## Exercise
Everything from the line containing "Give the box of the tree at (931, 211)." to the end of the material, both ends included, should be repeated exactly; please give only those lines.

## Given records
- - -

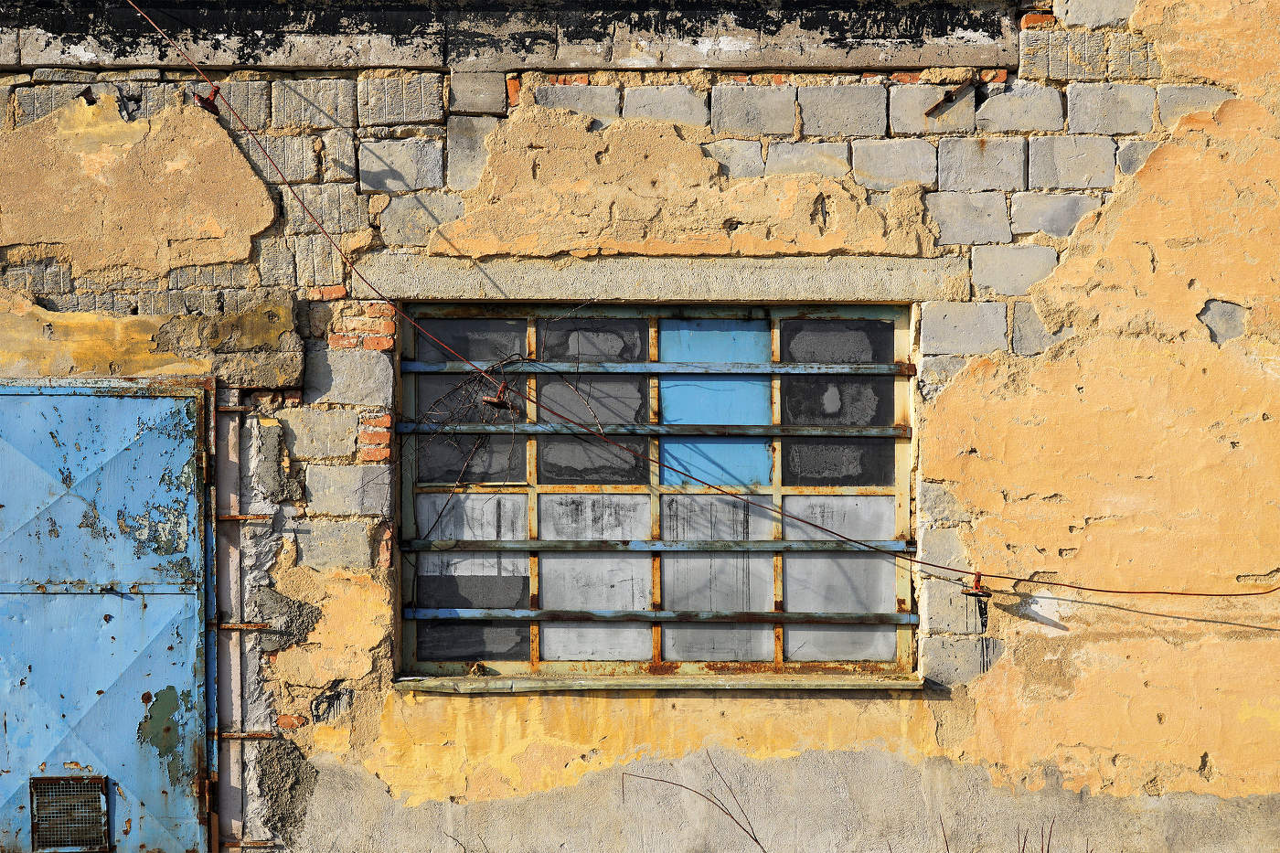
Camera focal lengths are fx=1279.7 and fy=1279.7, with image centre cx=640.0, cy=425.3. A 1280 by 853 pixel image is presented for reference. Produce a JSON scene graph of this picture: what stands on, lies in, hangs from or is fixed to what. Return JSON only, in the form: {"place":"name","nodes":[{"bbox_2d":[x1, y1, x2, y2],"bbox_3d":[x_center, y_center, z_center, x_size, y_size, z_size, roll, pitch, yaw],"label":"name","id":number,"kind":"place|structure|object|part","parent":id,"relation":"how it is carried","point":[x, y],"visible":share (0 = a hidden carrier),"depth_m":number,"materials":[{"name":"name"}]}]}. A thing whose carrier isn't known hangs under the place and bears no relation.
{"place":"outdoors","nodes":[
{"label":"outdoors","id":0,"kind":"place"},
{"bbox_2d":[0,0,1279,852],"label":"wall","id":1,"kind":"structure","parent":0,"point":[712,702],"depth_m":4.80,"materials":[{"name":"orange paint"}]},
{"bbox_2d":[0,379,212,852],"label":"metal door","id":2,"kind":"structure","parent":1,"relation":"in","point":[36,757],"depth_m":4.76,"materials":[{"name":"blue metal"}]},
{"bbox_2d":[28,774,111,852],"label":"vent grille","id":3,"kind":"object","parent":2,"relation":"in","point":[33,819],"visible":0.96,"depth_m":4.68,"materials":[{"name":"metal"}]},
{"bbox_2d":[192,84,221,114],"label":"metal bracket","id":4,"kind":"object","parent":1,"relation":"attached to","point":[204,102],"visible":0.81,"depth_m":4.53,"materials":[{"name":"red metal"}]},
{"bbox_2d":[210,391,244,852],"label":"metal post","id":5,"kind":"object","parent":1,"relation":"attached to","point":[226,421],"visible":0.84,"depth_m":4.86,"materials":[{"name":"metal"}]},
{"bbox_2d":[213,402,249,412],"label":"metal bar","id":6,"kind":"object","parent":1,"relation":"attached to","point":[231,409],"visible":0.71,"depth_m":4.56,"materials":[{"name":"metal"}]},
{"bbox_2d":[213,621,273,629],"bbox_3d":[-1.469,0.734,4.681,0.335,0.029,0.045,0,0,0],"label":"metal bar","id":7,"kind":"object","parent":1,"relation":"attached to","point":[231,625],"visible":0.78,"depth_m":4.67,"materials":[{"name":"metal"}]},
{"bbox_2d":[215,512,272,521],"bbox_3d":[-1.499,0.339,4.744,0.356,0.030,0.056,0,0,0],"label":"metal bar","id":8,"kind":"object","parent":1,"relation":"attached to","point":[254,516],"visible":0.71,"depth_m":4.73,"materials":[{"name":"metal"}]},
{"bbox_2d":[213,730,277,739],"bbox_3d":[-1.480,1.159,4.785,0.345,0.030,0.044,0,0,0],"label":"metal bar","id":9,"kind":"object","parent":1,"relation":"attached to","point":[241,734],"visible":0.76,"depth_m":4.78,"materials":[{"name":"metal"}]},
{"bbox_2d":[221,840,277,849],"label":"metal bar","id":10,"kind":"object","parent":1,"relation":"attached to","point":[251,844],"visible":0.94,"depth_m":4.77,"materials":[{"name":"metal"}]},
{"bbox_2d":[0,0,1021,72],"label":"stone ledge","id":11,"kind":"object","parent":1,"relation":"attached to","point":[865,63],"visible":0.84,"depth_m":4.73,"materials":[{"name":"stone"}]},
{"bbox_2d":[386,672,926,692],"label":"window sill","id":12,"kind":"structure","parent":1,"relation":"attached to","point":[767,682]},
{"bbox_2d":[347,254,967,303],"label":"stone lintel","id":13,"kind":"structure","parent":1,"relation":"in","point":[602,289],"depth_m":4.75,"materials":[{"name":"stone"}]},
{"bbox_2d":[400,302,917,680],"bbox_3d":[0.080,0.250,5.028,2.232,1.540,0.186,0,0,0],"label":"window","id":14,"kind":"structure","parent":1,"relation":"in","point":[534,647],"depth_m":5.02,"materials":[{"name":"metal"}]},
{"label":"pane","id":15,"kind":"part","parent":14,"relation":"part of","materials":[{"name":"glass"}]},
{"bbox_2d":[404,323,639,536],"bbox_3d":[-0.466,0.035,4.871,0.922,0.959,0.351,0,0,0],"label":"vine","id":16,"kind":"object","parent":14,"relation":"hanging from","point":[512,441],"visible":0.81,"depth_m":4.86,"materials":[{"name":"plant"}]},
{"bbox_2d":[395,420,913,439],"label":"metal bar","id":17,"kind":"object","parent":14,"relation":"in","point":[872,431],"visible":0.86,"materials":[{"name":"blue metal"}]},
{"bbox_2d":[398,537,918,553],"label":"metal bar","id":18,"kind":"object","parent":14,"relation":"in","point":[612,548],"visible":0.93,"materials":[{"name":"blue metal"}]},
{"bbox_2d":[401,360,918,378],"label":"metal bar","id":19,"kind":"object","parent":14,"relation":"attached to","point":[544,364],"visible":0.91,"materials":[{"name":"blue metal"}]},
{"bbox_2d":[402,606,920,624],"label":"metal bar","id":20,"kind":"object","parent":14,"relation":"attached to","point":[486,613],"visible":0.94,"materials":[{"name":"blue metal"}]},
{"label":"pane","id":21,"kind":"part","parent":14,"relation":"part of","materials":[{"name":"grey glass"}]},
{"label":"pane","id":22,"kind":"part","parent":14,"relation":"part of","materials":[{"name":"blue"}]},
{"label":"pane","id":23,"kind":"part","parent":14,"relation":"part of","materials":[{"name":"blue glass"}]},
{"bbox_2d":[100,0,1278,598],"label":"electric cable","id":24,"kind":"object","parent":1,"relation":"attached to","point":[1168,592],"visible":0.97,"depth_m":4.73,"materials":[{"name":"red plastic"}]},
{"bbox_2d":[479,379,514,409],"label":"metal bracket","id":25,"kind":"object","parent":24,"relation":"hanging from","point":[496,401],"visible":0.87,"depth_m":4.38,"materials":[{"name":"metal"}]},
{"bbox_2d":[923,84,970,117],"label":"metal bracket","id":26,"kind":"object","parent":1,"relation":"attached to","point":[940,102],"visible":0.97,"depth_m":4.77,"materials":[{"name":"metal"}]},
{"bbox_2d":[960,570,991,629],"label":"metal bracket","id":27,"kind":"object","parent":1,"relation":"attached to","point":[976,595],"visible":0.93,"depth_m":4.54,"materials":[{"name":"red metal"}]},
{"label":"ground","id":28,"kind":"structure","parent":0},
{"bbox_2d":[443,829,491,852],"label":"dry plant","id":29,"kind":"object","parent":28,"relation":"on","point":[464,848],"visible":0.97,"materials":[{"name":"brown plant"}]},
{"bbox_2d":[623,755,769,852],"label":"dry plant","id":30,"kind":"object","parent":28,"relation":"on","point":[730,814],"visible":1,"depth_m":4.57,"materials":[{"name":"brown plant"}]},
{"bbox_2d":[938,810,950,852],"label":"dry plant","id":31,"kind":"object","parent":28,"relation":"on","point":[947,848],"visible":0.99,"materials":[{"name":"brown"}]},
{"bbox_2d":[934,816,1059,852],"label":"dry plant","id":32,"kind":"object","parent":28,"relation":"on","point":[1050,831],"visible":0.98,"depth_m":4.37,"materials":[{"name":"brown plant"}]}
]}

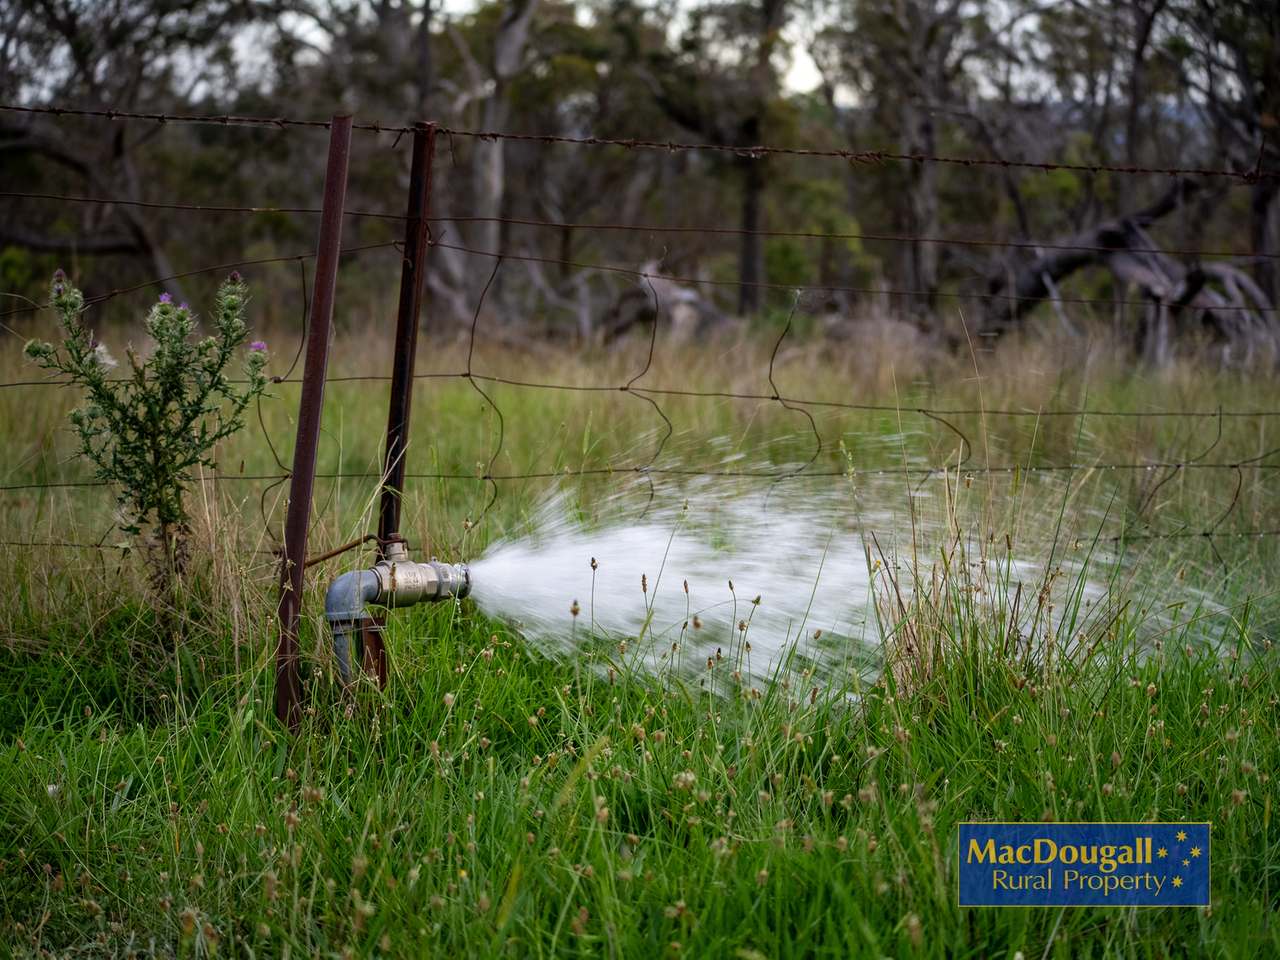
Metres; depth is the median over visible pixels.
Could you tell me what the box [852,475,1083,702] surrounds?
grass clump
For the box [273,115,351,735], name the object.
metal post
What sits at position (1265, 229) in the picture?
tree
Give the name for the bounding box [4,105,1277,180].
barbed wire
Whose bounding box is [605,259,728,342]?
fallen log
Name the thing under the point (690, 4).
sky
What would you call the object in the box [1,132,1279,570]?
wire fence
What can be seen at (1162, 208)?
fallen tree
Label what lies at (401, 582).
water pipe
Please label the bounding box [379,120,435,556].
metal post
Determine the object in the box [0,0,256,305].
tree
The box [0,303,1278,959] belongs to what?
grass field
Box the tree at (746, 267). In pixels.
[637,0,793,321]
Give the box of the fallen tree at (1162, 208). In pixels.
[981,178,1278,368]
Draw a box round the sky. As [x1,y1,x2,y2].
[2,0,1247,109]
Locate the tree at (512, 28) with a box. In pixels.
[439,0,543,327]
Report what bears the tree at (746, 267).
on the grass field
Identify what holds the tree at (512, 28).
on the grass field
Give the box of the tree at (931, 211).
[829,0,996,312]
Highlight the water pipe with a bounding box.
[326,538,473,692]
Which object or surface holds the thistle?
on the grass field
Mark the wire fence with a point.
(470, 375)
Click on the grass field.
(401, 627)
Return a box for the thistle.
[23,264,271,614]
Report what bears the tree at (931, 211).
on the grass field
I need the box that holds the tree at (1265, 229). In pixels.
[1120,0,1279,345]
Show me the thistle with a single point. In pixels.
(170, 509)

- - -

## Response to the task
Give the box of the tree at (931, 211).
[829,0,996,312]
Highlight the water pipe with a bounding box.
[326,538,473,692]
Which object or surface holds the thistle?
on the grass field
Mark the wire fence with a point.
(470, 375)
Click on the grass field.
(401, 627)
Return a box for the thistle.
[23,264,271,614]
Report what bears the tree at (931, 211).
on the grass field
I need the box that holds the tree at (1265, 229). In pixels.
[1120,0,1279,345]
Show me the thistle with a single point. In pixels.
(170, 509)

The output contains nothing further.